Metaphysical Graffiti

I remember reading about a thought experiment on altruism in my Philosophy 101 class. People were assuming that good deeds were done solely because of an expectation of reward, even if that reward was just feeling good about yourself. The question was, if someone was forced to take a pill that made them forget what they had done, would they still make a sacrifice to do good?

In the end, the answer was assumed that, yes, even if a person knew that they would be forced to forget the feeling of elation that comes from doing the right thing, they would still do it. Many ask the same sort of question of those who believe in heaven. Are their positive actions merely a consequence of expecting eternal rewards?

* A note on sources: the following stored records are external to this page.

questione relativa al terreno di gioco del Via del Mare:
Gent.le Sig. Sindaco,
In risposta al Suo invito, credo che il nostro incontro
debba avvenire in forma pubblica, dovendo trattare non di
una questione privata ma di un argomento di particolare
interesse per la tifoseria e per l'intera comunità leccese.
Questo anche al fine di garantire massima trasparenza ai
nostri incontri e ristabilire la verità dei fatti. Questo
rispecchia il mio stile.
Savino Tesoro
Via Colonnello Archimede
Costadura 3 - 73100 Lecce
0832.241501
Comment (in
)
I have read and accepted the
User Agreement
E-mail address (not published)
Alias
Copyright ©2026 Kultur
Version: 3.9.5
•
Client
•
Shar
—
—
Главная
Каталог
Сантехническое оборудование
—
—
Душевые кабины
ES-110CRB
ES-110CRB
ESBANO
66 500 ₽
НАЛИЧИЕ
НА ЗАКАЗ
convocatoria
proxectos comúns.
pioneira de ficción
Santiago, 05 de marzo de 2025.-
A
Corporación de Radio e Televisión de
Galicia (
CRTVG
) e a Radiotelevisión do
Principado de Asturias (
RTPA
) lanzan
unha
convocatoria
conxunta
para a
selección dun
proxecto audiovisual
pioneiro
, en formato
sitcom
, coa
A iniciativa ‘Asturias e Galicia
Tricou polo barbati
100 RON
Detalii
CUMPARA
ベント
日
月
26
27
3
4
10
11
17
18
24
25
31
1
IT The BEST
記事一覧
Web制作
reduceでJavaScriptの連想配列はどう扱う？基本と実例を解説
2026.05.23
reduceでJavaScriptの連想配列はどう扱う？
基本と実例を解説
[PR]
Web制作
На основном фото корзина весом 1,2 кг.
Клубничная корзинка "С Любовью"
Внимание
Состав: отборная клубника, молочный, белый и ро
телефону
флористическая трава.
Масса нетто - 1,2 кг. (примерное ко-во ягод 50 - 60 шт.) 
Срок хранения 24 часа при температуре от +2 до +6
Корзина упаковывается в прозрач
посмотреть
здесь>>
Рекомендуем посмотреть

I think that again, in this case, the answer is probably, more often than not, more complex than just a belief in return on investment. Richard Beck tackles this in his piece Heaven and the Arena of Spiritual Formation.

By contrast, if you possess a metaphysics of hope, where acts of love do matter, in an eternal sense, learning to love becomes a richer possibility. Our actions assume existential weight. This weight helps form love which will, when cultivated, begin to assume its own place and role in my motivational repertoire, and becoming, for the the saints, my sole motivation. As the Scripture says, three things remain. Faith, hope and love. But the greatest of these is love.

One may start a life of faith with a sense of reward or punishment directing their actions, but as that faith matures, the desire to do good out of gratitude, or simply for its own sake, becomes stronger.